| What is needed |
Your reply should be made up of every line in the records below that holds the string "Российской".

Structured page parsing data:
==================================================
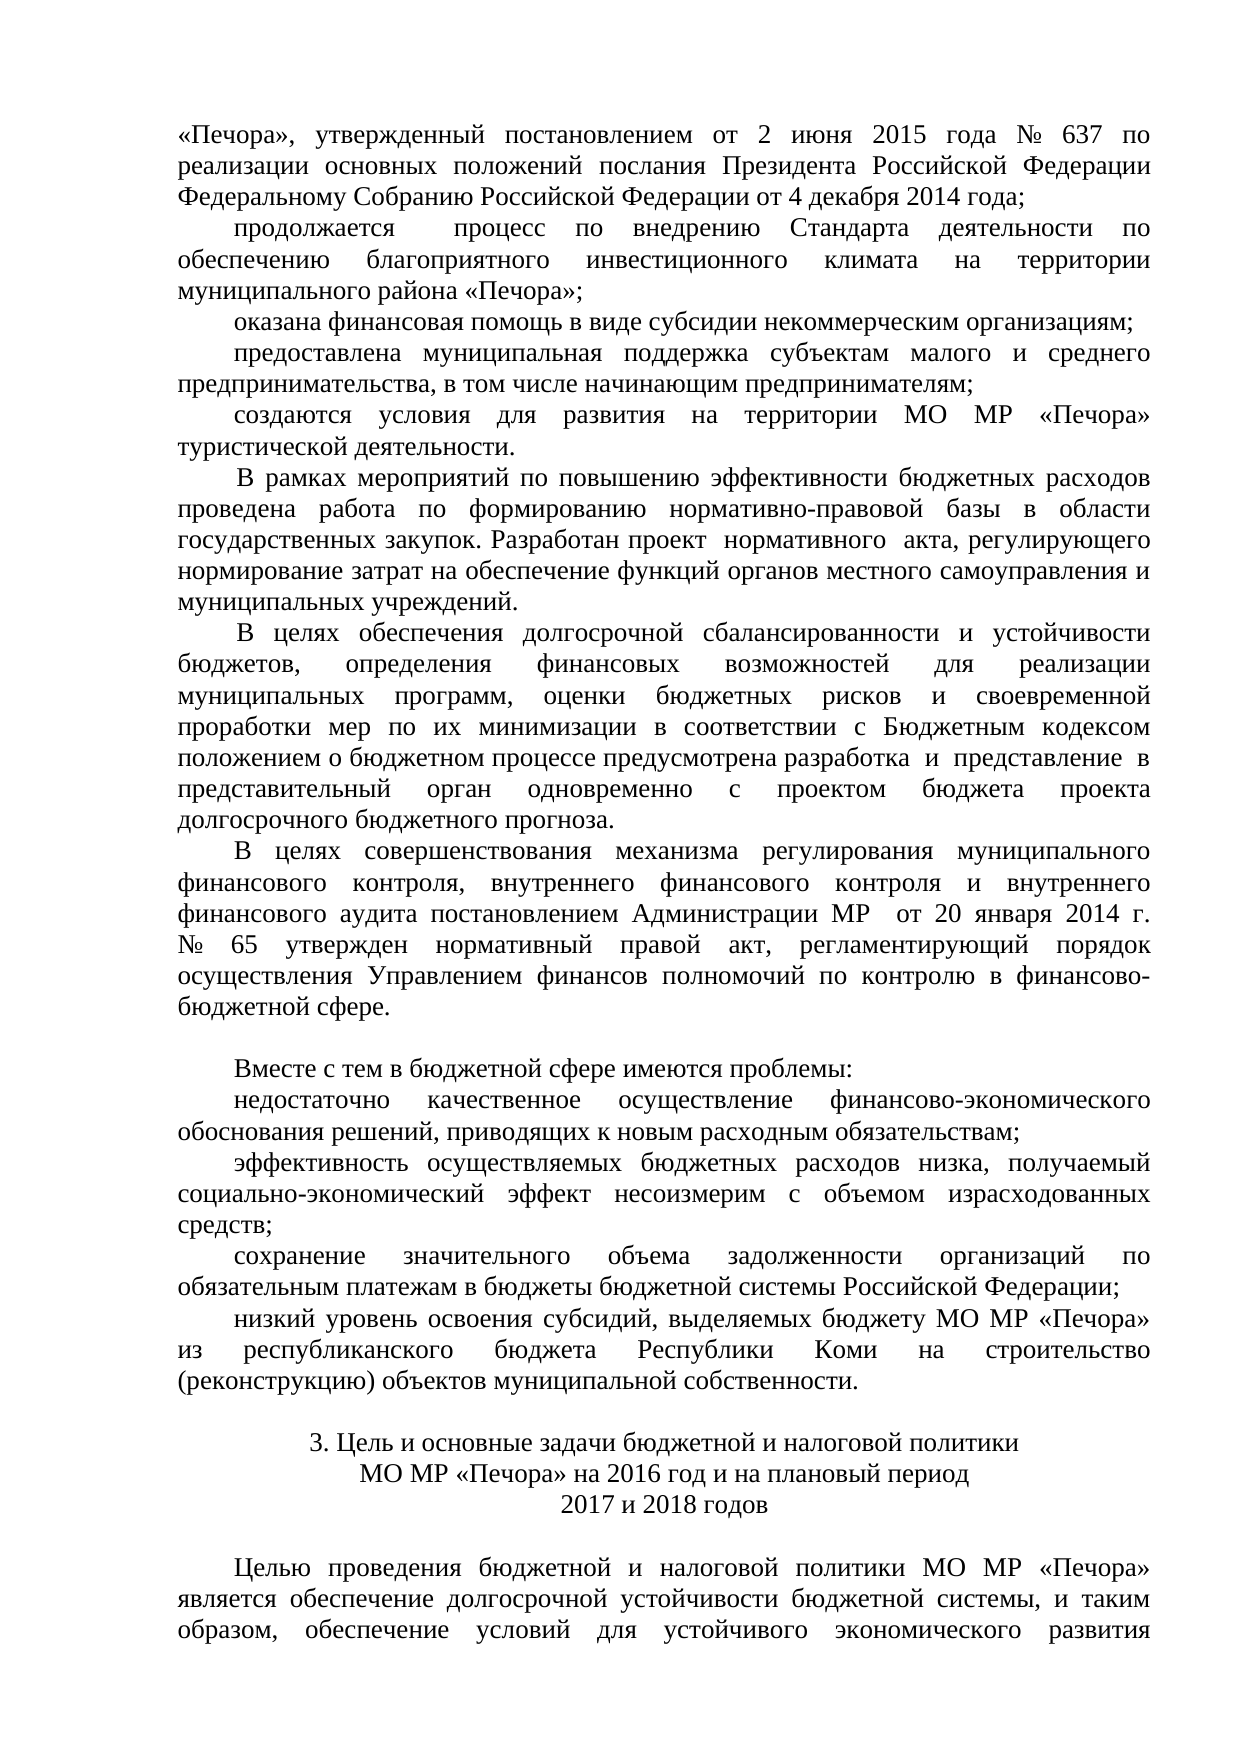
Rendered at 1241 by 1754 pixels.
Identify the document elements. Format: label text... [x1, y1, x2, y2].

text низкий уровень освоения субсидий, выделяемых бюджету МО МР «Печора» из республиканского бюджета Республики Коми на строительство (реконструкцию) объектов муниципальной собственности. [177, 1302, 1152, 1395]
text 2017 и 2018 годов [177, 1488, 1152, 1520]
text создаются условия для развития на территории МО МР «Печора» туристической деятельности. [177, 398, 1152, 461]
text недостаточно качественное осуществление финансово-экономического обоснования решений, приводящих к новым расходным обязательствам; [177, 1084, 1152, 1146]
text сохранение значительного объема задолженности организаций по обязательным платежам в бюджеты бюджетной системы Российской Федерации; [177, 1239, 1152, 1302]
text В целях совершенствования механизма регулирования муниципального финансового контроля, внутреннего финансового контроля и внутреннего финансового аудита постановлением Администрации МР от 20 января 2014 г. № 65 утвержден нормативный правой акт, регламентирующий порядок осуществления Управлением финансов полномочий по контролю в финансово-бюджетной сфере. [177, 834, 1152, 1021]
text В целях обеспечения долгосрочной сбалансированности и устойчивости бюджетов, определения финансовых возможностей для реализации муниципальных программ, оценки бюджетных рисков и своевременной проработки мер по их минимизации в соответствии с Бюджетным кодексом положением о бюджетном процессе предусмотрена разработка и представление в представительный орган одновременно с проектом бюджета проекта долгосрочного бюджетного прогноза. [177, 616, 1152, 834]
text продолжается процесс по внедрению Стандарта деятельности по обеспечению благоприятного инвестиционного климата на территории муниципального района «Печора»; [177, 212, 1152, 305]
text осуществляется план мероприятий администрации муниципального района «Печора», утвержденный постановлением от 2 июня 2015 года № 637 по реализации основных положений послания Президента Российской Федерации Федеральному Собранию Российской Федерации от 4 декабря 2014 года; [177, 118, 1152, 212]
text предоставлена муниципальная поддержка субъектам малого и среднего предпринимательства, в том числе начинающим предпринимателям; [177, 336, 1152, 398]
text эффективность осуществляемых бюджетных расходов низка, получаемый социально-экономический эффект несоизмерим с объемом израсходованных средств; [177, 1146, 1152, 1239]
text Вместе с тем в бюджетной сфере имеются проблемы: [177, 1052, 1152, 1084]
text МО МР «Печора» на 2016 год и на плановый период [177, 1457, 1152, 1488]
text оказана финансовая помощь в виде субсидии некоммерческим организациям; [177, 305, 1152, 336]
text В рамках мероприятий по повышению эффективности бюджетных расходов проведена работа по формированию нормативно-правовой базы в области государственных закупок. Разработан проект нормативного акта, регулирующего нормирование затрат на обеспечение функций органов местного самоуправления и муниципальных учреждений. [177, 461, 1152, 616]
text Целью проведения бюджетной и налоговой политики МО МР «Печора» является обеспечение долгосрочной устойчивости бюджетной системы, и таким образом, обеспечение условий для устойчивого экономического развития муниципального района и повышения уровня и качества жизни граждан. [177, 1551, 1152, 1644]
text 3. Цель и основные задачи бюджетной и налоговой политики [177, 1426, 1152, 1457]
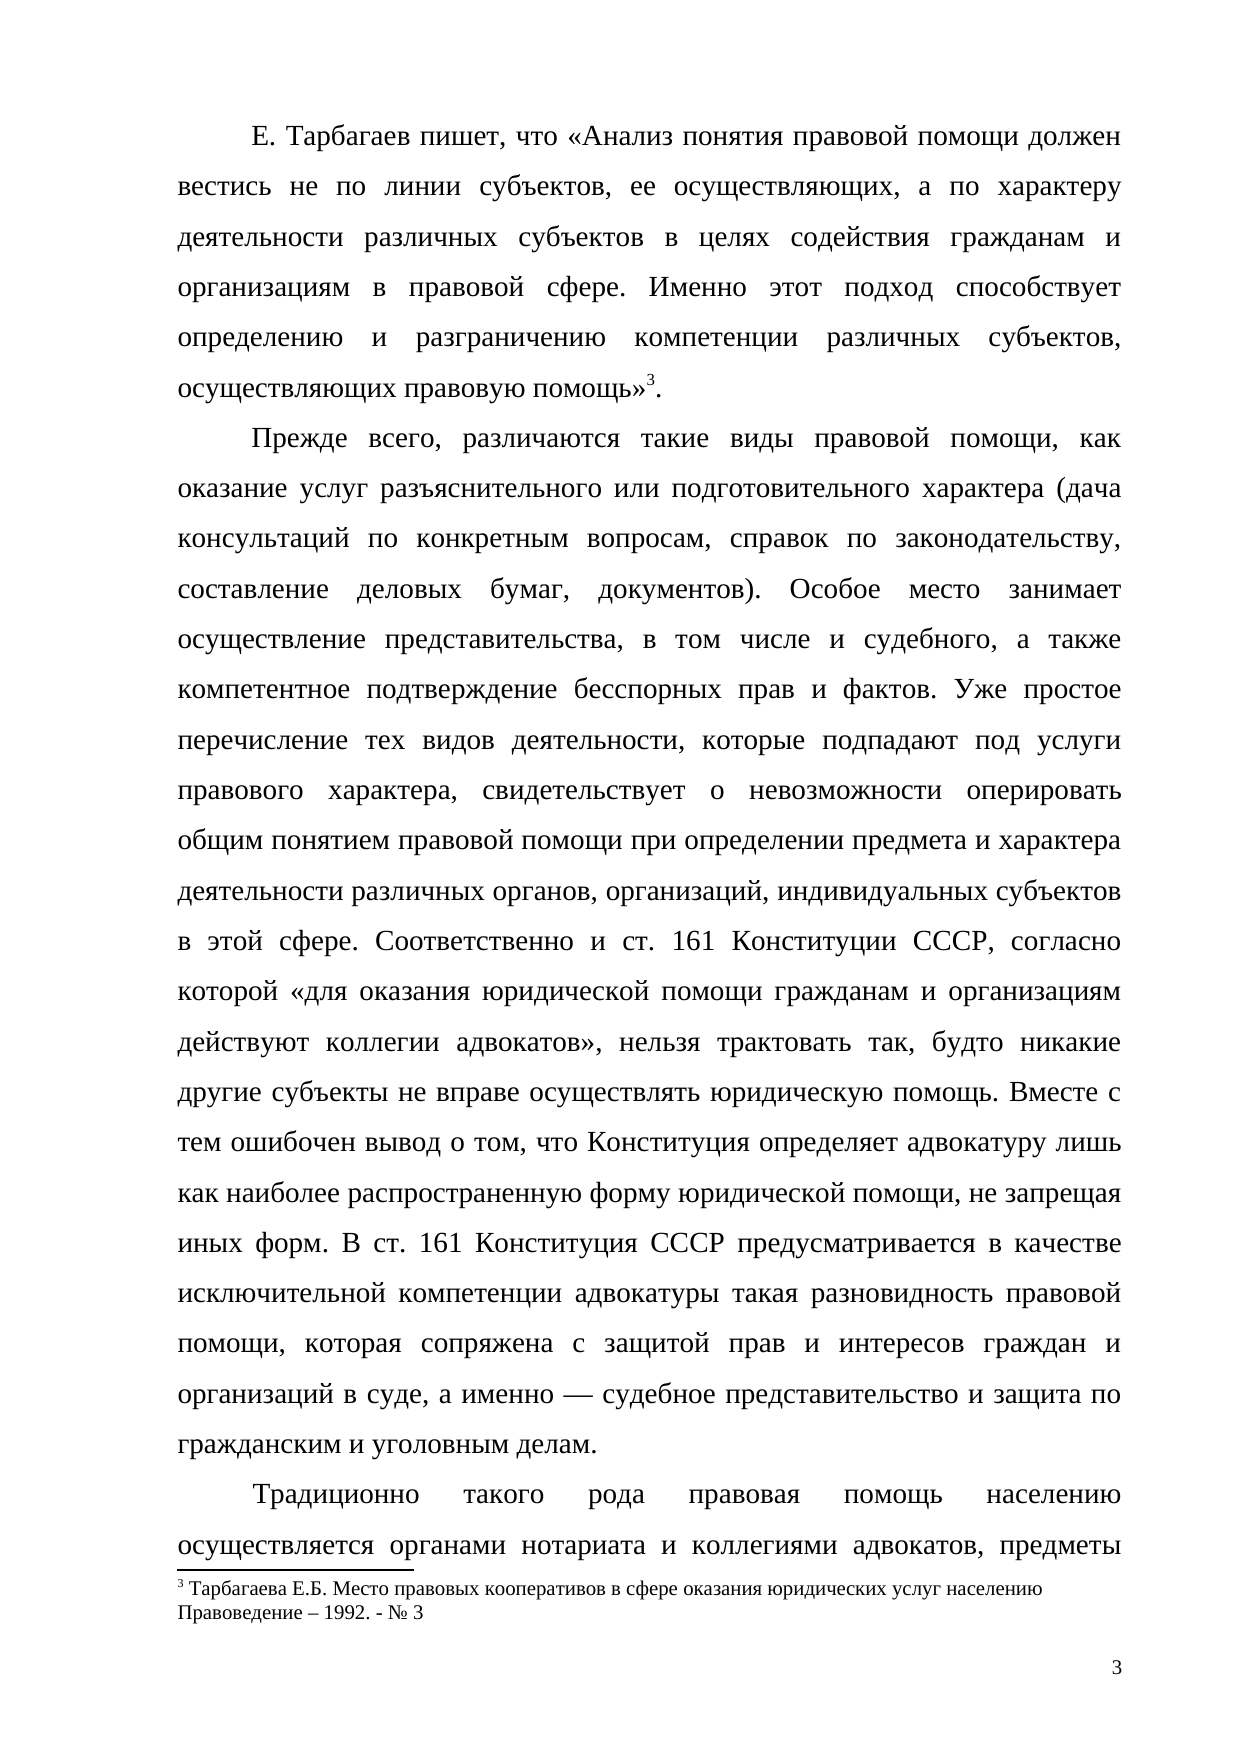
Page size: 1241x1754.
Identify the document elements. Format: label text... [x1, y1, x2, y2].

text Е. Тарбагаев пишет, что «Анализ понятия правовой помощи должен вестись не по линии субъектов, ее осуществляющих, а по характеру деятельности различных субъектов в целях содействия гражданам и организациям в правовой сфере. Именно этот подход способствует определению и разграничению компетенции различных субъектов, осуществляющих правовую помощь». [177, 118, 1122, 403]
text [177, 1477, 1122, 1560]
==================================================
| Response area |
text сохранение значительного объема задолженности организаций по обязательным платежам в бюджеты бюджетной системы Российской Федерации; [177, 1239, 1152, 1302]
text осуществляется план мероприятий администрации муниципального района «Печора», утвержденный постановлением от 2 июня 2015 года № 637 по реализации основных положений послания Президента Российской Федерации Федеральному Собранию Российской Федерации от 4 декабря 2014 года; [177, 118, 1152, 212]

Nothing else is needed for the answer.